Apey langsung senyum sedikit membuang mukanya, karena Azalea melotot dengan wajah cukup dekat, melihat Apey malah senyum bukannya takut, Azalea semakin mengencangkan cengkraman tangannya.
"Kenapa lo senyum? lo kira gue bercanda hah?" Azalea semakin merasa emosi hingga wajahnya mengerang.
"Saya dari kampung ke sini ingin mencari kerja, ada tawaran gaji besar dari beliau Pak Wiguna, saya tidak akan menyia nyiakannya apapun yang terjadi," tegas Apey menatap mata Azalea.
"Gue tidak akan membiarkan lo kerja mengurus si cacat itu, karena gue menginginkan si cacat itu mati, lo tidak takut berurusan sama gue?" ancam Azalea dengan wajah semakin mengerang.
Apey mengangkat berkas kontrak kerja di tangan kanannya, sambil menatap sorot mata Azalea.
"Dengan kontrak ini, saya siap mengabdi dengan resiko apapun, dan saya akan melindungi Randika meskipun nyawa saya taruhannya," tegas Apey mengangkat berkas di tangannya.
Anton hanya bisa terdiam tidak berani ikut campur, melihat Azalea begitu emosinya hingga wajahnya mengerang, Ririn menyaksikan berdiri di belakang Azalea yang sedang mencengkram kerah kemeja Apey.
"Gembel, miskin, kampungan tidak punya harga diri demi gaji tidak seberapa mau mengorbankan nyawa demi si cacat itu?" lontar Azalea tidak melepaskan cengkraman tangannya.

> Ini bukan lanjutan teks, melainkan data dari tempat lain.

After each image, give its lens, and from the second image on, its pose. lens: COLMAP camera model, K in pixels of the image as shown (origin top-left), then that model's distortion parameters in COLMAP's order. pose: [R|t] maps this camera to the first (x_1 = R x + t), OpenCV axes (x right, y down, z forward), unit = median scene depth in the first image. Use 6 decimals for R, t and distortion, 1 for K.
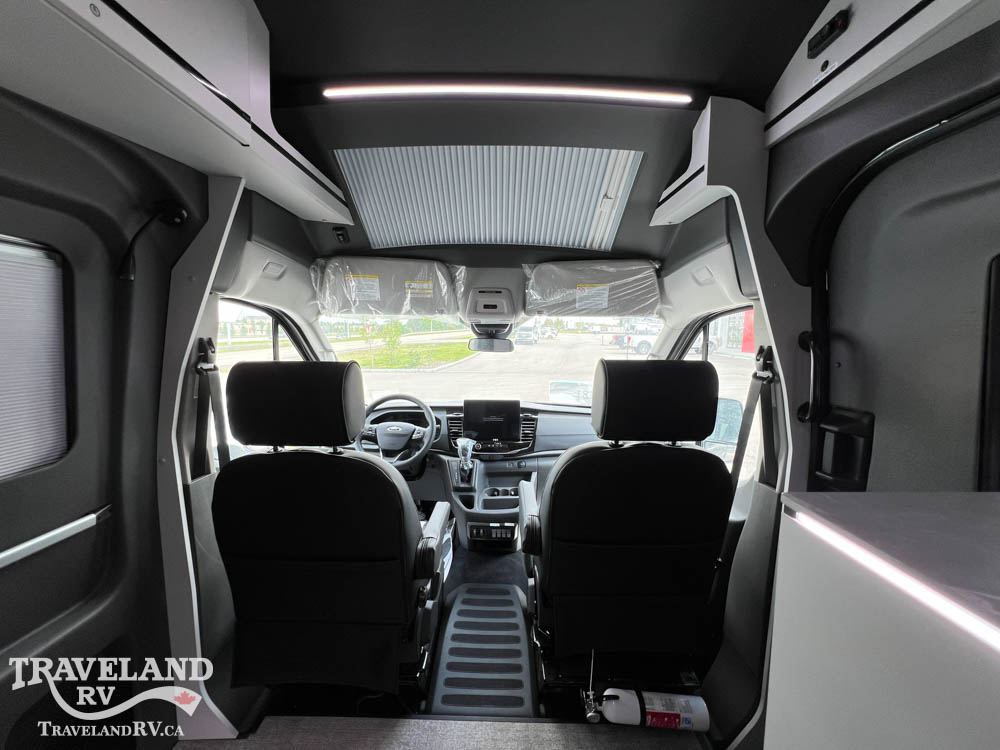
lens RADIAL K [[398.9, 0, 498.2], [0, 398.9, 373.7], [0, 0, 1]] dist [-0.001758, 0.000587]
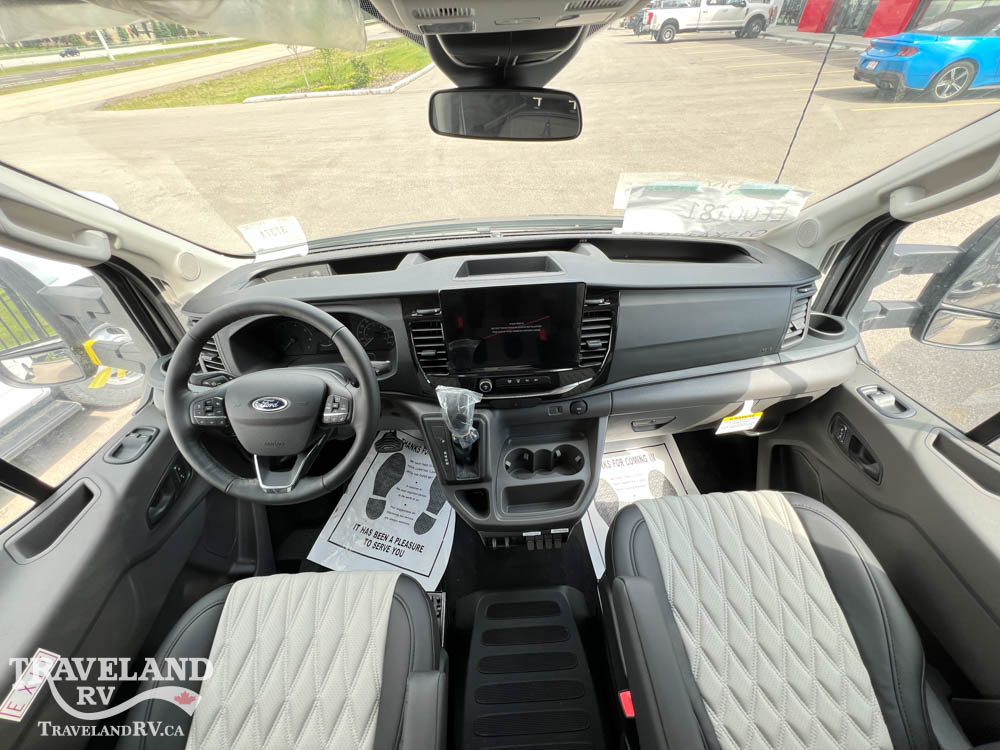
lens RADIAL K [[398.9, 0, 498.2], [0, 398.9, 373.7], [0, 0, 1]] dist [-0.001758, 0.000587]
pose [[0.997461, -0.070611, 0.009256, -0.047931], [0.051555, 0.805644, 0.590152, -0.114925], [-0.049128, -0.588176, 0.807239, 0.785700]]
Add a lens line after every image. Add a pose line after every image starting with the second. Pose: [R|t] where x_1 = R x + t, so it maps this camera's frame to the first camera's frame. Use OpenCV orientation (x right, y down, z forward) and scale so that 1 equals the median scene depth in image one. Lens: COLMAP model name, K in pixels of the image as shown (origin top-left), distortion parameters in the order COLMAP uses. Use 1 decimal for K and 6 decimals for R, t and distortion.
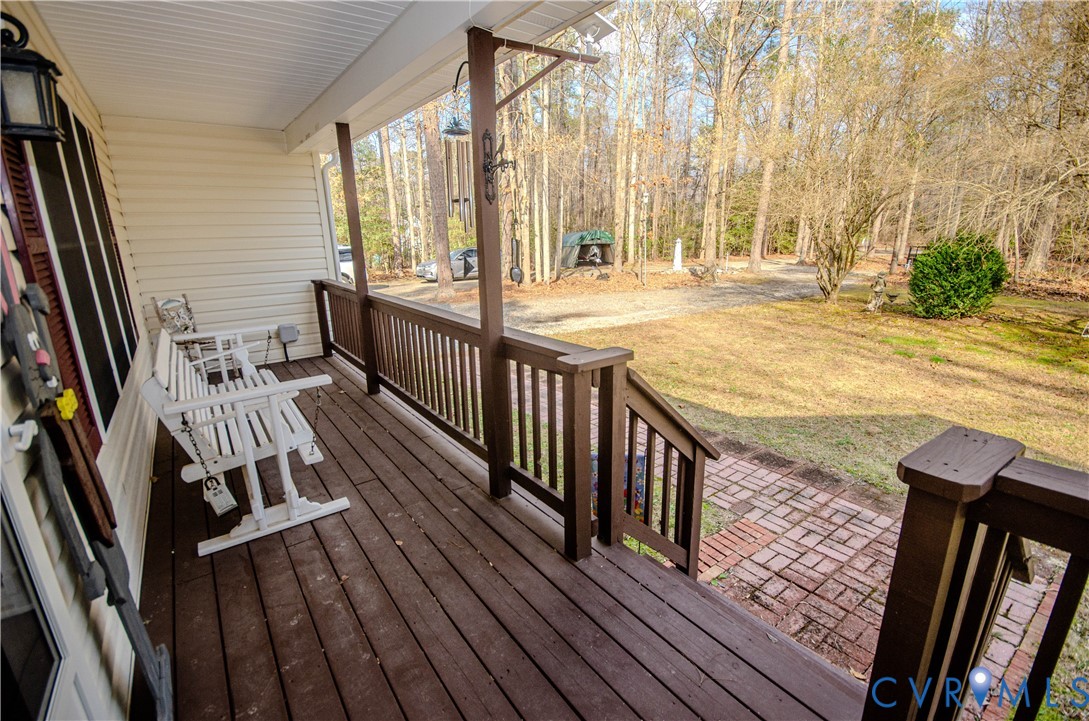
lens RADIAL K [[490.2, 0, 544.5], [0, 490.2, 360.5], [0, 0, 1]] dist [-0.001362, -0.000078]
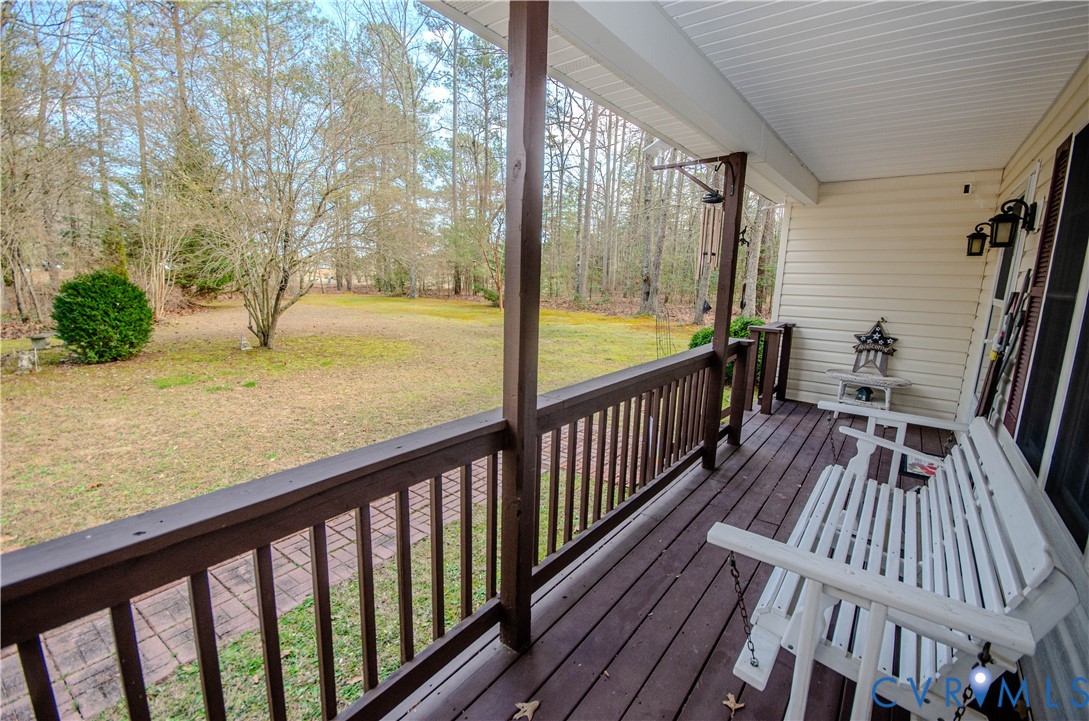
lens RADIAL K [[477.9, 0, 548.0], [0, 477.9, 363.0], [0, 0, 1]] dist [-0.000166, -0.000690]
pose [[-0.288343, -0.153305, 0.945175, -0.911302], [0.233196, 0.946136, 0.224601, -0.332153], [-0.928697, 0.285173, -0.237061, 1.256499]]
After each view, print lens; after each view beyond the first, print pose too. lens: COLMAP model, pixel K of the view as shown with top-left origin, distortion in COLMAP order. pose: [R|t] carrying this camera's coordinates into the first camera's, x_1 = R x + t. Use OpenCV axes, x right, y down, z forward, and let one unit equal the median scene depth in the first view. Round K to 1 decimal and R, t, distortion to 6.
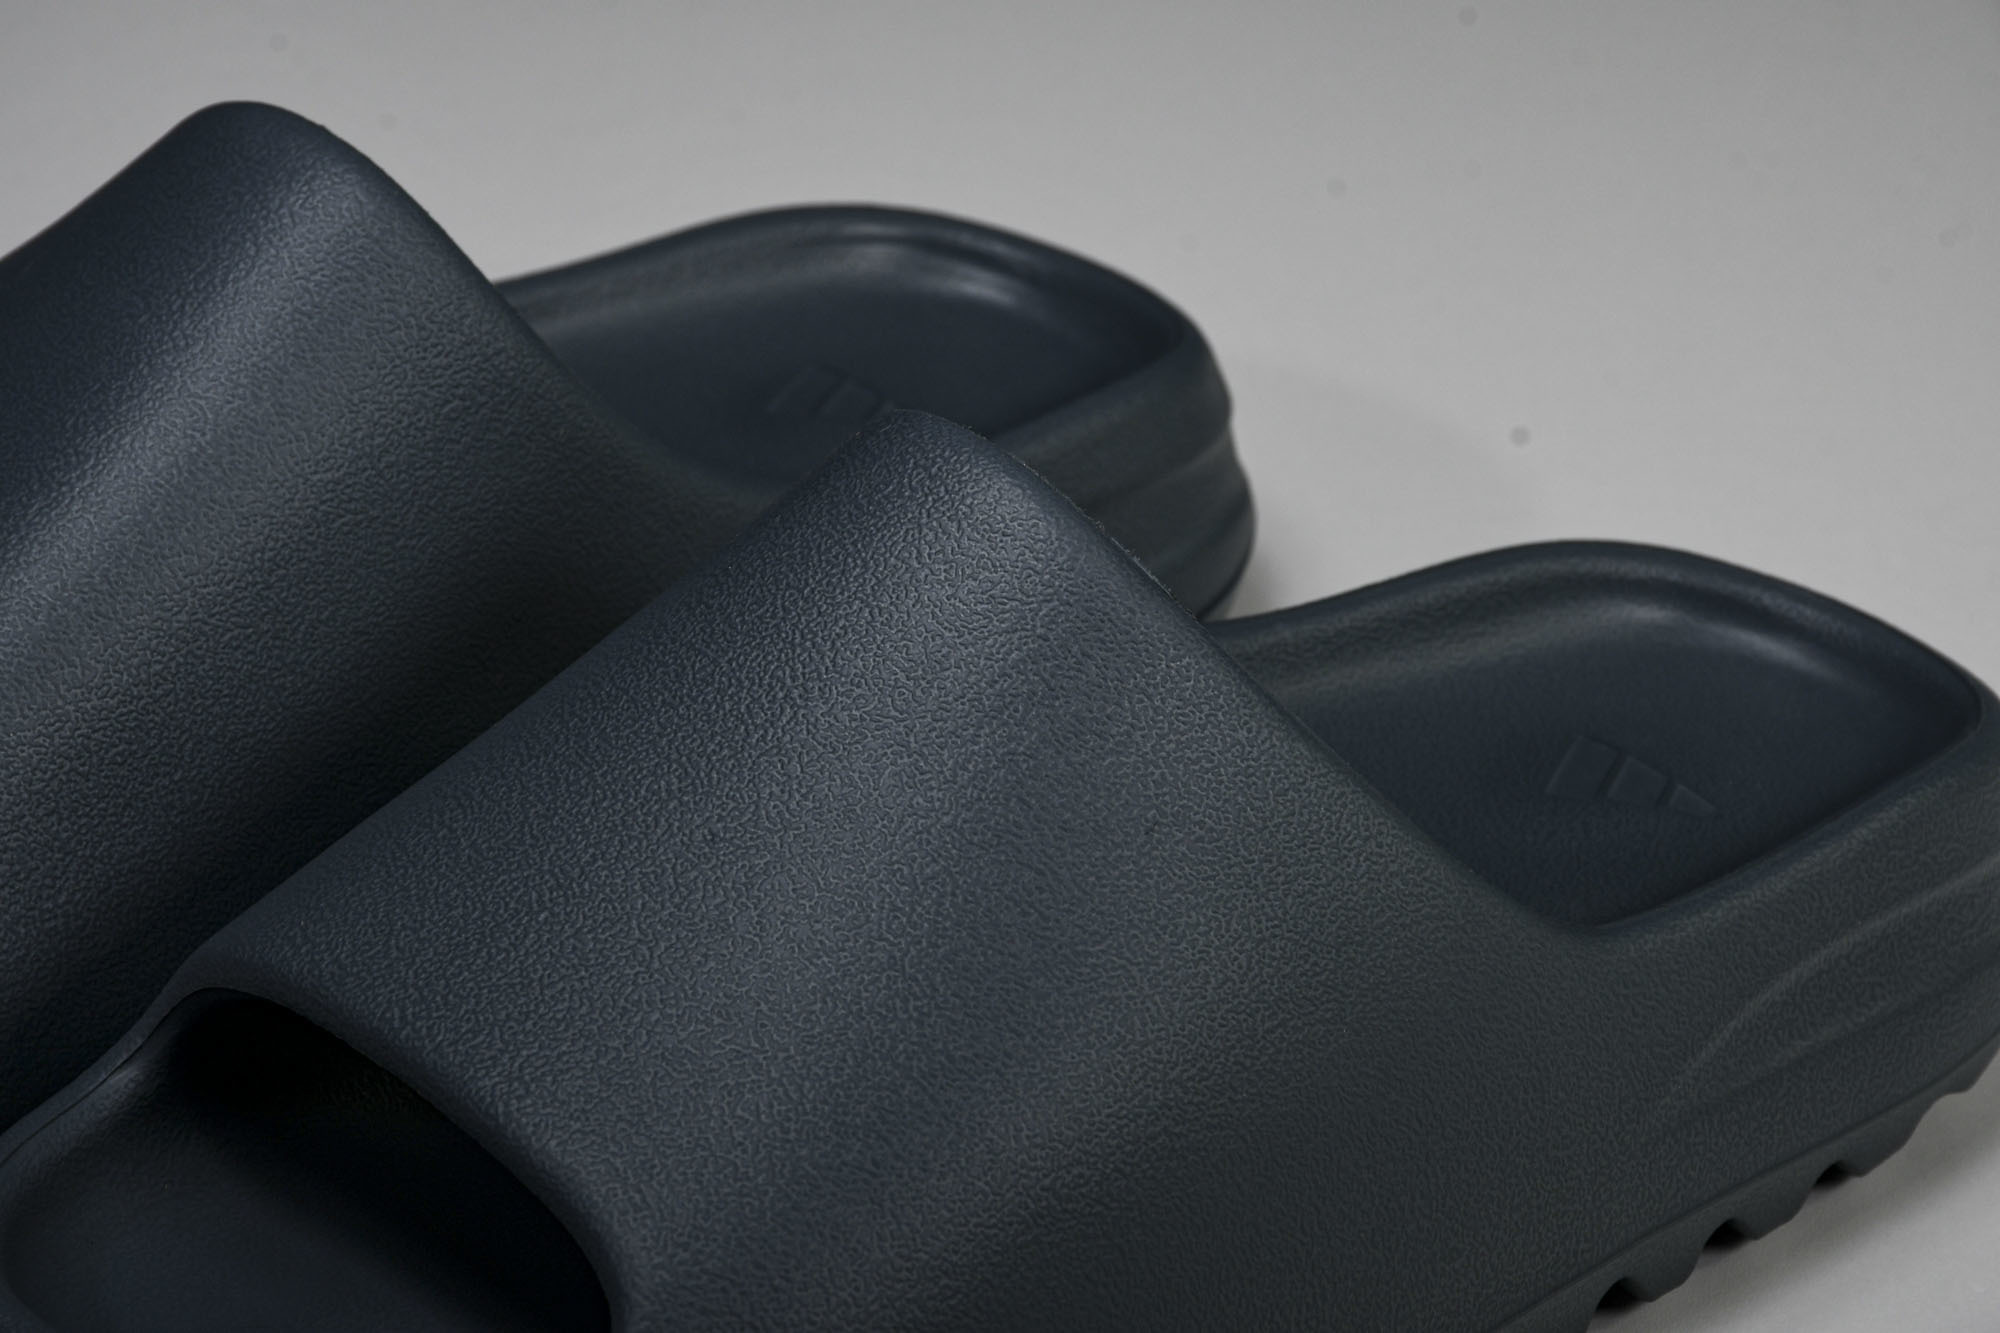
lens RADIAL K [[7223.0, 0, 1000.0], [0, 7223.0, 666.5], [0, 0, 1]] dist [0.885083, 3.224397]
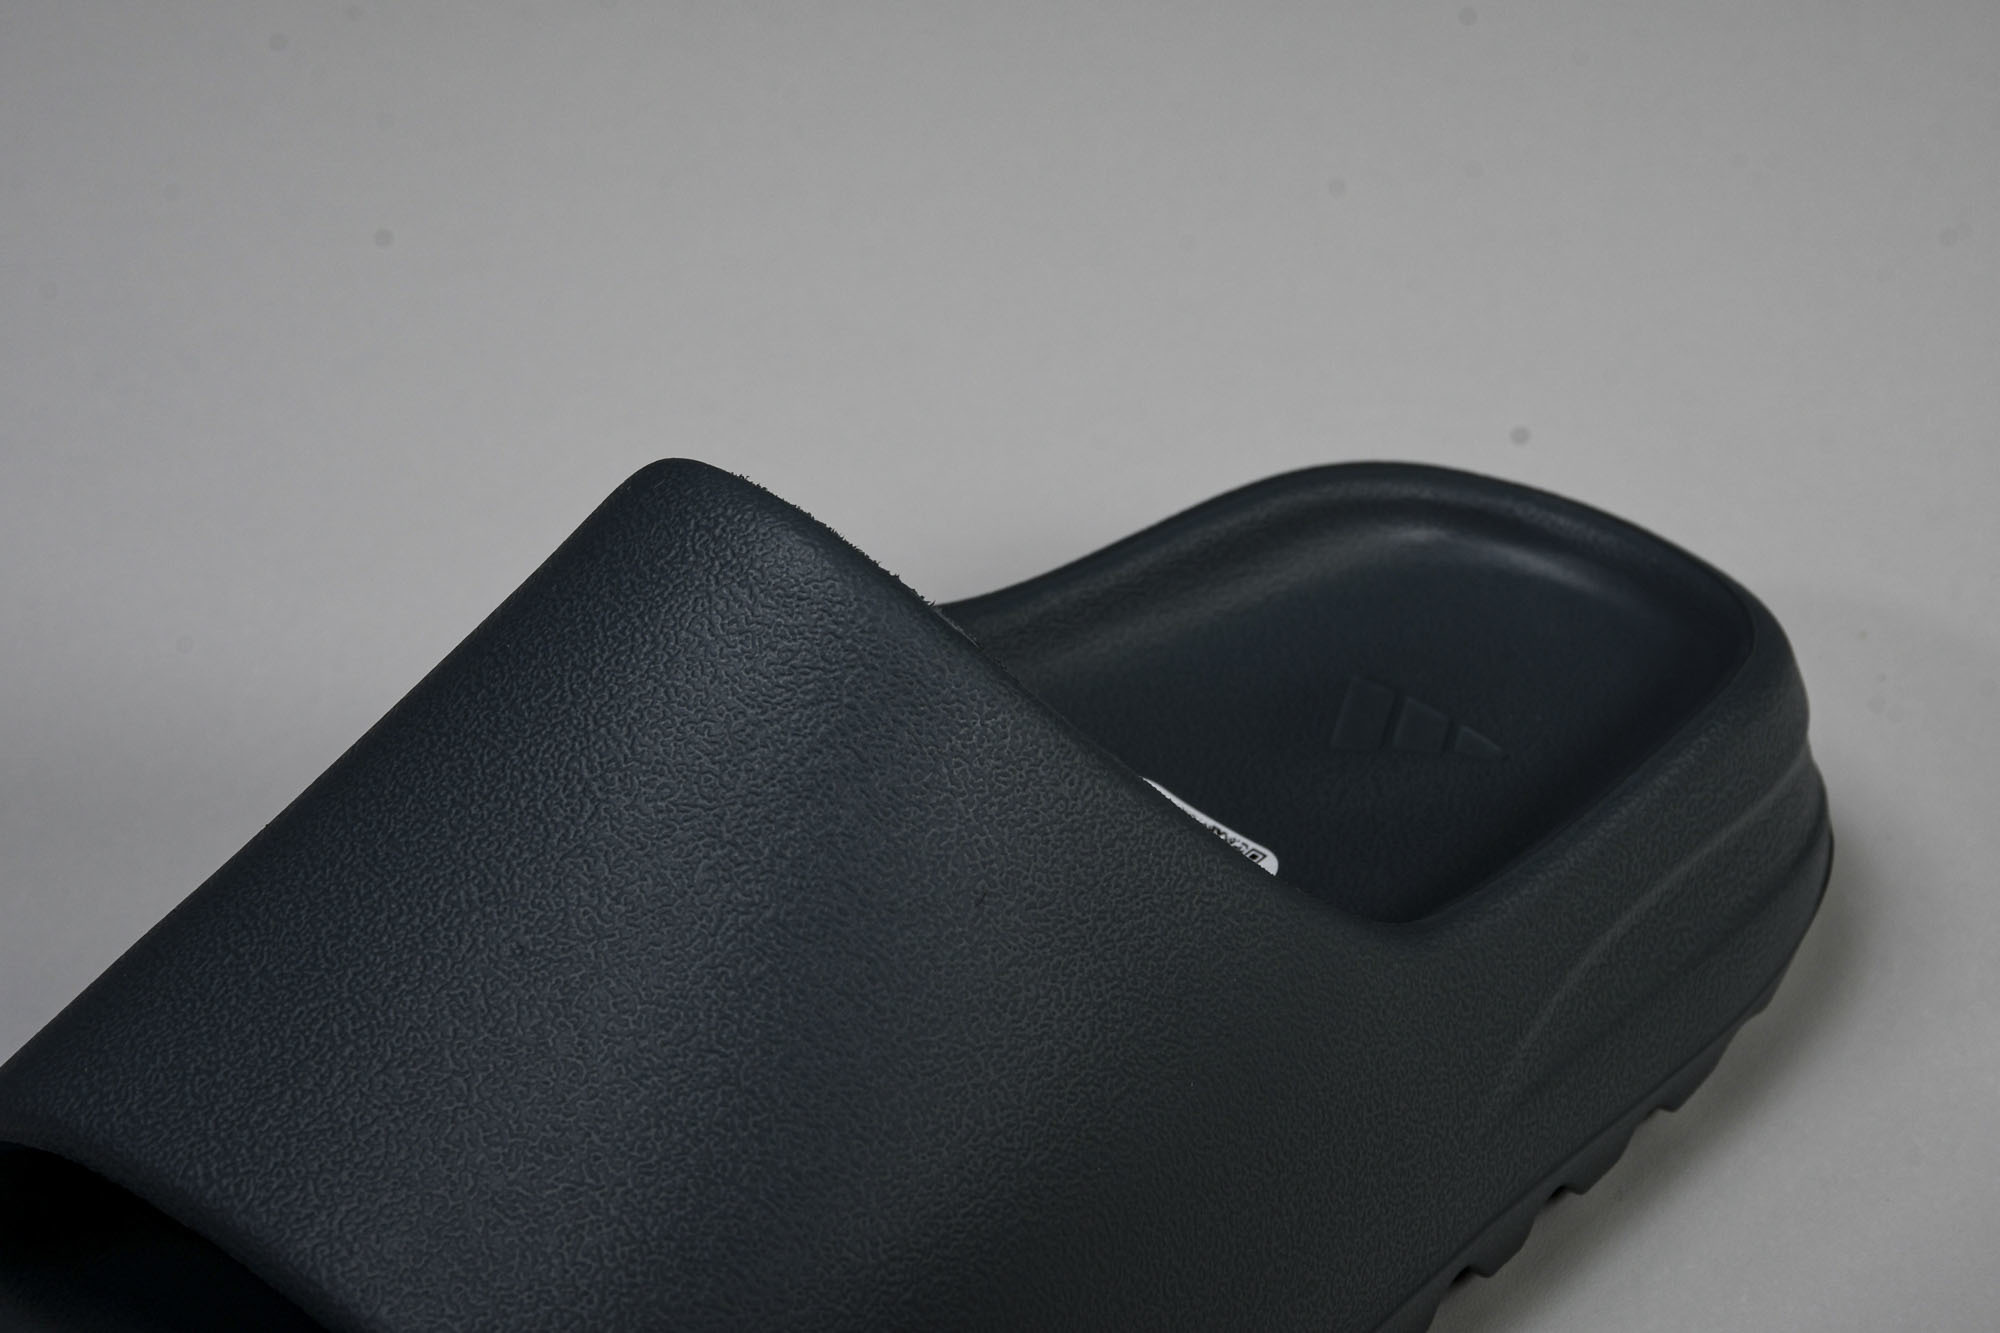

Apey di hina di rendahkan bukannya marah malah senyum, bagaimanapun di depannya adalah perempuan seorang Kakaknya Randika.
"Saya hari ini mau menemui Randika, tolong lepaskan tangannya," pinta Apey.
Azalea melepaskan cengkeramannya namun langsung melayangkan tangannya hendak menampar wajah Apey, namun dengan cepat Apey menangkap pergelangan tangan Azalea dengan tangan kirinya, membuat Azalea langsung menarik tangan kananya, namun Apey tidak melepaskannya memegang dengan kuat, Azalea pun berusaha kembali menarik tangannya dengan kuat karena bersentuhan dengan Apey, namun Apey semakin kuat memegang pergelangan tangan Azalea hingga terlihat memerah.
"Lepaskan! lo ingin mati hah!" bentak Azalea sekuat tenaga menarik tangannya.
Anton terbelalak kaget begitupun dengan Ririn terbelalak kaget, melihat tidak percaya baru kali ini ada yang berani melawan Azalea.
"Lepaskaaaann!" teriak Azalea merasa kelelahan dengan tenaga sisa tidak kuat melawan tenaga Apey.
Apey langsung melepaskannya, membuat tubuh Azalea hampir jatuh ke belakang terbawa tenaganya sendiri, dengan cepat Ririn menahan tubuh Azalea dari belakang agar tidak jatuh, Apey langsung menoleh ke Anton yang bengong melihat kejadian Azalea dan Apey di depan matanya.
"Maaf Pak, saya sudah lancang terhadap Non Azalea, apa masih ada perlu lagi Pak?" tanya Apey membungkuk hormat.
"Aduh aduh, tidak tidak, ayo cepat kita pergi dari sini!"
"Maaf Non, permisi!" Anton serasa baru sadar buru buru melangkah pergi.
"Maaf Non, permisi!" Apey mengikuti kata kata Anton dan langsung melangkah pergi buru buru mengikuti Anton.
Azalea memegang pergelangan tangan kanannya yang memerah, merasa tidak percaya baru kali ini ada yang berani melawan dirinya.
"Ayo cepat kompres tangan lo takut jika sampai memar, jangan sampai menunda syuting lagi!" Ririn langsung melangkah menuju kulkas hendak menyiapkan batu es.
Azalea sedikit meringis menahan sakit di pergelangan tangannya, terdiam tidak bicara masih merasa tidak percaya lalu melangkah menuju kursi dan langsung duduk, menyandarkan tubuhnya mengingat ke jadian tadi sambil melihat pergelangan tangannya yang memerah.